Auguste Comte'a Göre Bilimler Hiyerarşisi

Comte'nin en iyi bilinen ikinci teorisi, bilimlerin hiyerarşisi veya bilimlerin sınıflandırılmasıdır, üç aşamalı yasa ile yakından ilişkilidir. İnsanlığın yalnızca belirleyici aşamalardan ilerlediği gibi, birbirini takip eden her bir evre, seleflerinin başarılarına dayanıyor; bu yüzden bilimsel bilgi, gelişim sürecinin benzer aşamalarından geçer. Ancak farklı bilimler farklı oranlarda ilerler. “Her türlü bilgi genelliği, sadeliği ve diğer bölümlerin bağımsızlığı ile orantılı olarak olumlu bir aşamaya ulaşır.”

Çok eski zamanlardan beri düşünürler bilgiyi bir veya diğer olarak sınıflandırmaya çalıştılar. İlk Yunan düşünürleri üçlü bir bilgi sınıflandırması yapmıştı. Bunlar Fizik, Etik ve Politika idi. Bacon, sınıflandırmayı, insan fakülteleri yani hafıza, hayal gücü ve sebep temelinde yaptı. Hafızaya dayanan Bilime Tarih, hayal gücü şiir, sebep Fizik, Kimya vb. Denir.

Bilgilendirilmiş bilgiyi bilimsel veya pozitif insani düşünce düzeyinin gözlenmesi esasına göre kombine edin. Bilimin Comte tarafından sınıflandırılmasının asıl amacı, onun yarattığı bir bilim olan sosyoloji, toplum araştırması için arka plan ve temeli hazırlamaktır. Bunun üzerine sosyoloji metodolojisini de belirledi. Her bilimin keyfi olmadığı ortaya çıktığını düşündü. İnsanın dünyayı deneyimlerinde karşılaştığı belirli bir türden ya da gerçekler düzeyinde “Yasalar” aramak için gelmiştir. Her Bilim, belirli bir olay veya konu ile ilgilidir ve bunlar çalışmanın konusunu oluşturur.

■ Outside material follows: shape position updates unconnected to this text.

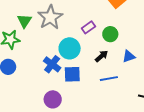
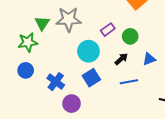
gray star: (50, 17) -> (69, 19), turned 30
blue cross: (52, 64) -> (56, 82), moved
blue square: (72, 74) -> (91, 78), turned -30

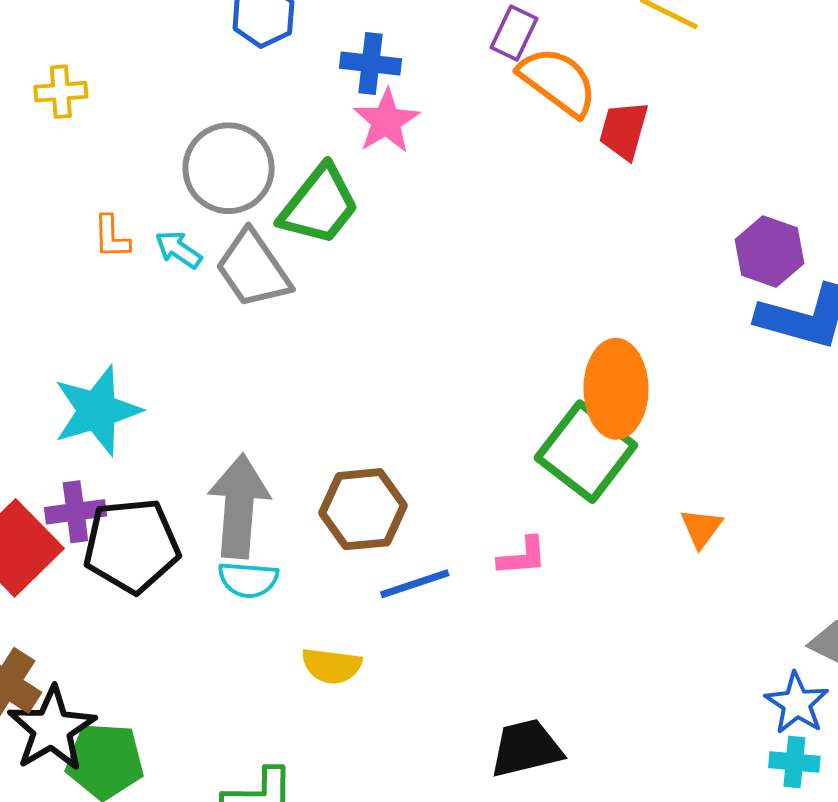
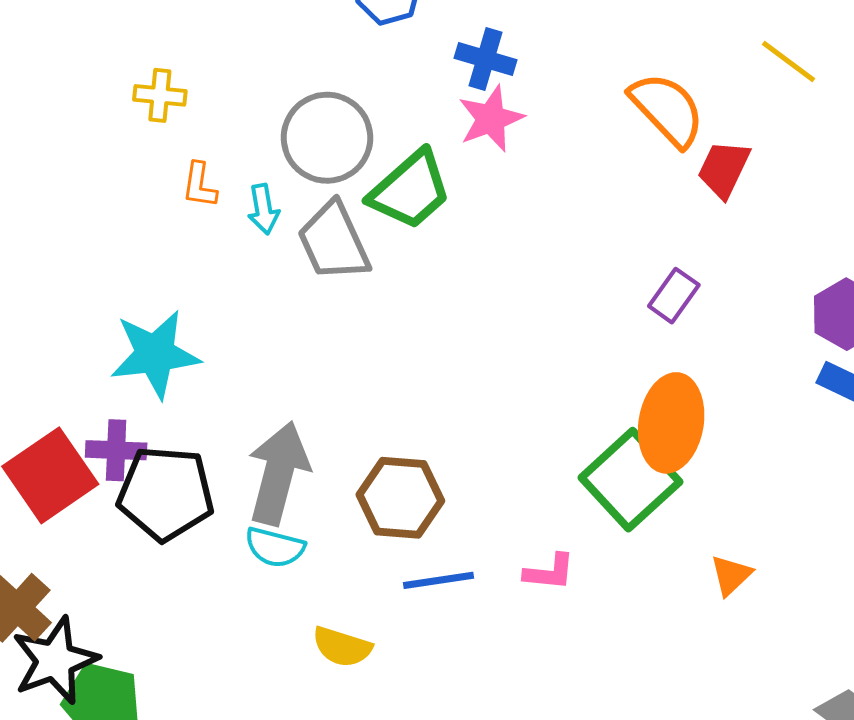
purple rectangle: (514, 33) -> (674, 296), moved
yellow cross: (61, 92) -> (160, 95), moved
cyan arrow: (178, 249) -> (263, 209), turned -144

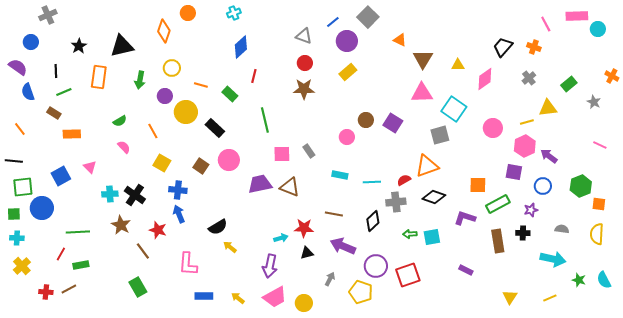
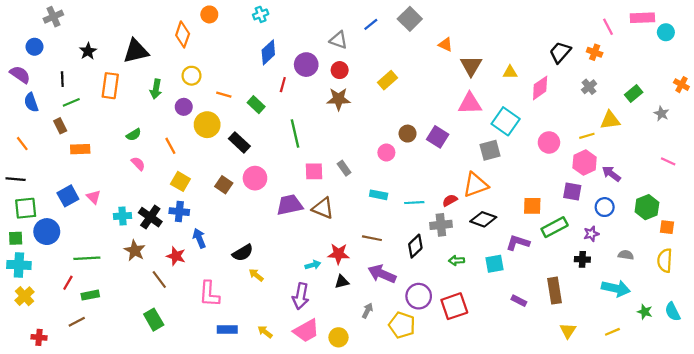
purple circle: (347, 41) -> (306, 65), moved
brown rectangle: (54, 113) -> (60, 126), turned 32
pink triangle: (90, 167) -> (94, 197), moved
blue cross: (178, 190) -> (179, 212), moved
cyan square: (432, 237) -> (494, 264), moved
cyan cross: (17, 238) -> (19, 265), size x1.5
brown rectangle: (498, 241) -> (555, 291), moved
red cross: (46, 292) -> (39, 337), moved

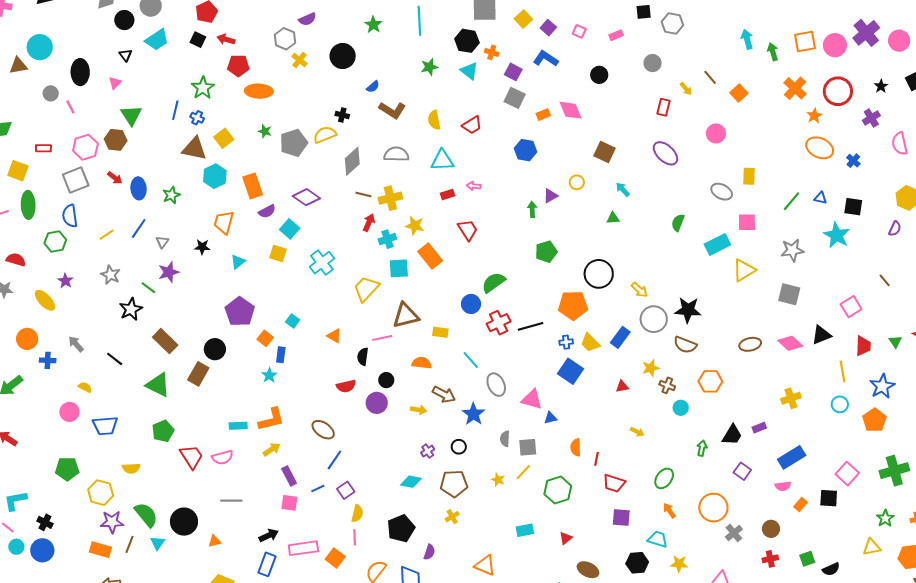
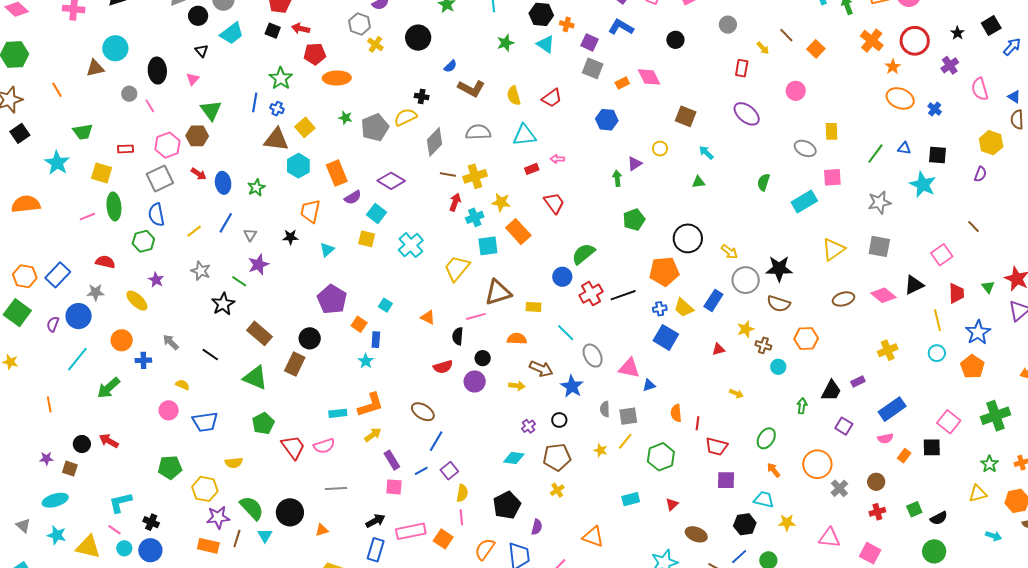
yellow triangle: (744, 270) -> (833, 249), moved

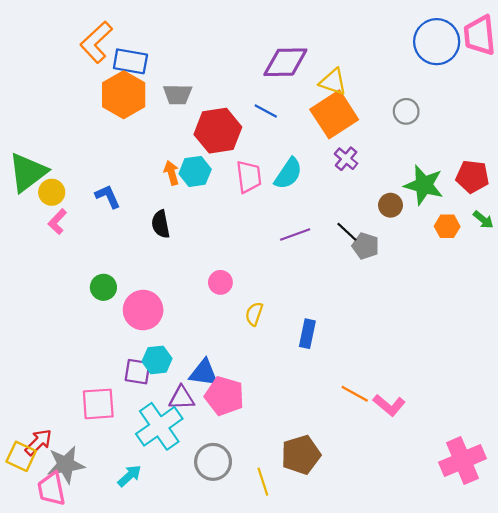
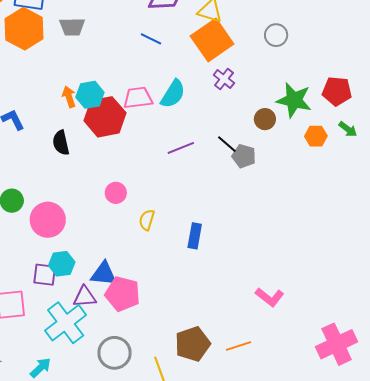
red hexagon: (218, 131) -> (105, 117), moved
pink trapezoid: (249, 177) -> (138, 98), turned -88
orange line: (355, 394) -> (239, 346), moved, turned -45

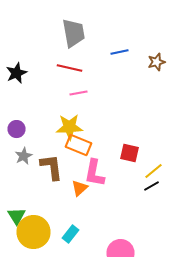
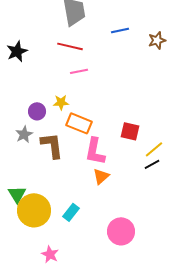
yellow star: (70, 127) -> (61, 102), moved, size x0.6
purple circle: (16, 129) -> (37, 111), moved
orange triangle: (80, 188) -> (101, 176), moved

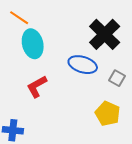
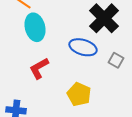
yellow pentagon: (108, 114) -> (79, 94), moved

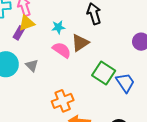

Comte sosyolojiden bahsetti, bilim hiyerarşisinin "taçlandıran yapısı" dır. Herhangi bir anlamda başka herhangi bir bilimden daha üstün olduğu anlamına gelmiyordu; ama yalnızca, diğer tüm bilimleri, genel insanın entelektüel tarihinde, birbirleriyle ilişki içine sokmaya hizmet eder. Comte, ilk önce tüm doğa bilimlerinin en genel ve basit olan astronomi olduğunu söylüyor. Bunu fizik, kimya, biyoloji ve nihayet sosyoloji izler. Bu serideki her bilim, öncüllerinin önceki gelişmelerine, artan karmaşıklığı ve genelliği azaltma yasasıyla işaretlenmiş bir hiyerarşide ortaya çıkmasına bağlıdır.

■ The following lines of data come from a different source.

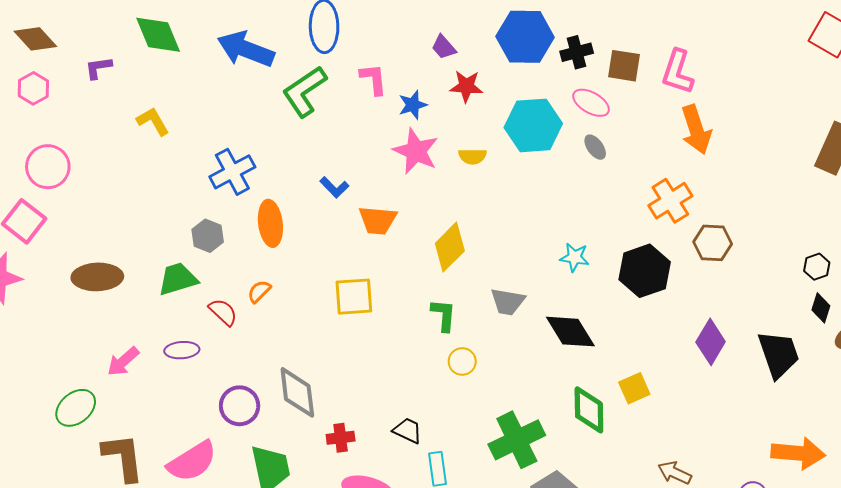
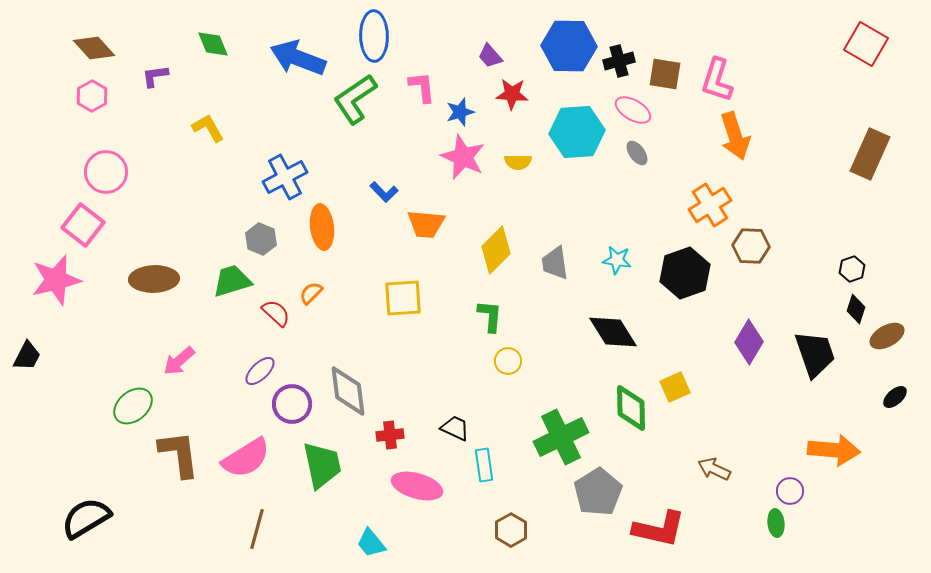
green diamond: (158, 35) -> (213, 44), size x0.7
gray trapezoid: (508, 302) -> (555, 263), moved, turned 72
purple ellipse: (182, 350) -> (260, 371), moved, turned -40

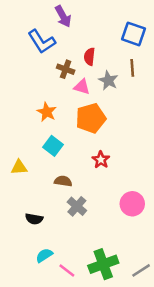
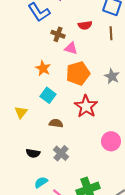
red semicircle: (89, 57) -> (85, 25), moved, turned -104
gray star: (108, 81) -> (112, 76), moved
red star: (101, 160) -> (86, 106), size x1.6
yellow triangle: (19, 167) -> (21, 112), turned -48
gray cross: (77, 206) -> (61, 153), moved

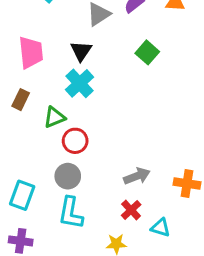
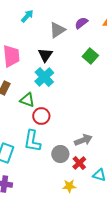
green triangle: (54, 117) -> (27, 100), turned 42
gray circle: (68, 176) -> (60, 154), moved
cyan L-shape: (71, 213) -> (32, 141), moved

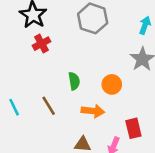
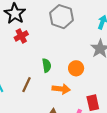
brown line: (49, 106) -> (26, 85), turned 56

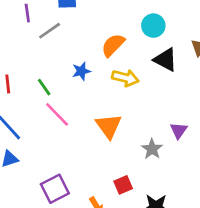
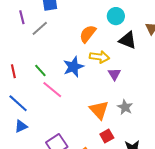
blue star: (81, 71) -> (73, 67), moved, size x1.5
orange triangle: (109, 126) -> (99, 110), moved
purple triangle: (179, 130) -> (114, 74), moved

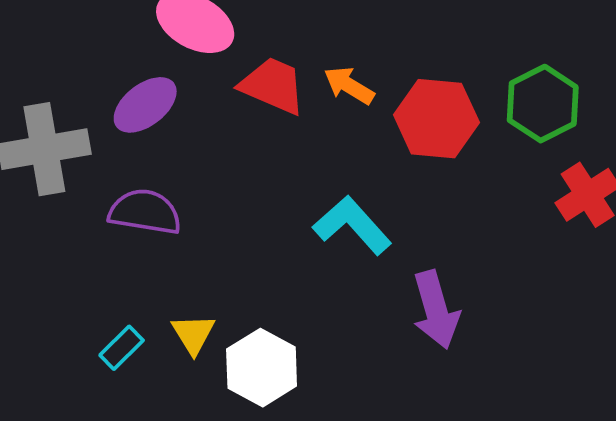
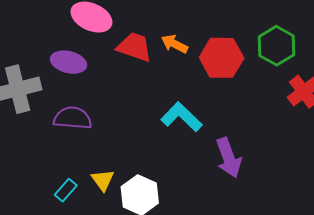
purple ellipse: (145, 105) -> (69, 62), turned 56

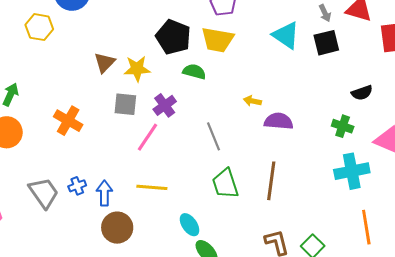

Ancak tüm bu bilimlerin arkasındaki ve önündeki Comte'a göre, büyük matematik bilimi yatıyor - zihnin doğal hukuk araştırmalarında kullanabileceği en güçlü araç. Matematik bilimi soyut matematiğe veya matematiğe ve genel geometriyi ve rasyonel matematiği içeren somut matematiğe bölünmelidir. Bu yüzden gerçekten altı tane harika bilime sahibiz.

Bilimlerin sınıflandırılması, bilimlerin gelişim sırasını izler. Sosyal ilişkilerini ve göreceli mükemmelliğini gösterir. Etkili bilgiye ulaşmak için, bilimlerin belirtilen sırada çalışılması gerekir. Sosyoloji, ön bilimler bilgisi olmadan anlaşılamaz.

Comte bilimleri, her bir kategorinin bir önceki kategorinin ana yasalarına dayandırılması ve bir sonraki izleyen kategori için temel teşkil etmesi için düzenlenmiştir. Dolayısıyla, sırayla, artan karmaşıklık ve azalan genelliktir. En basit olay, her yerde bulunma anlamında en genel olandır. Hiyerarşide, Comte matematiği en düşük basamağa yerleştirir ve en üst basamağı Sosyoloji tarafından işgal edilir.

Bilimleri sistematik olarak şunlarla çakışacak şekilde düzenlemek mümkündü:

1. Tarihsel oluşum ve gelişimlerinin sırası. Bilim, tarih boyunca gelişti.

2. Birbirlerine bağımlılıklarının sırası. Bir bilim, birbirine bağımlı olmadan gelişemez.

3. Azalan genellik derecesi ve konusu ile ilgili artan karmaşıklık derecesi.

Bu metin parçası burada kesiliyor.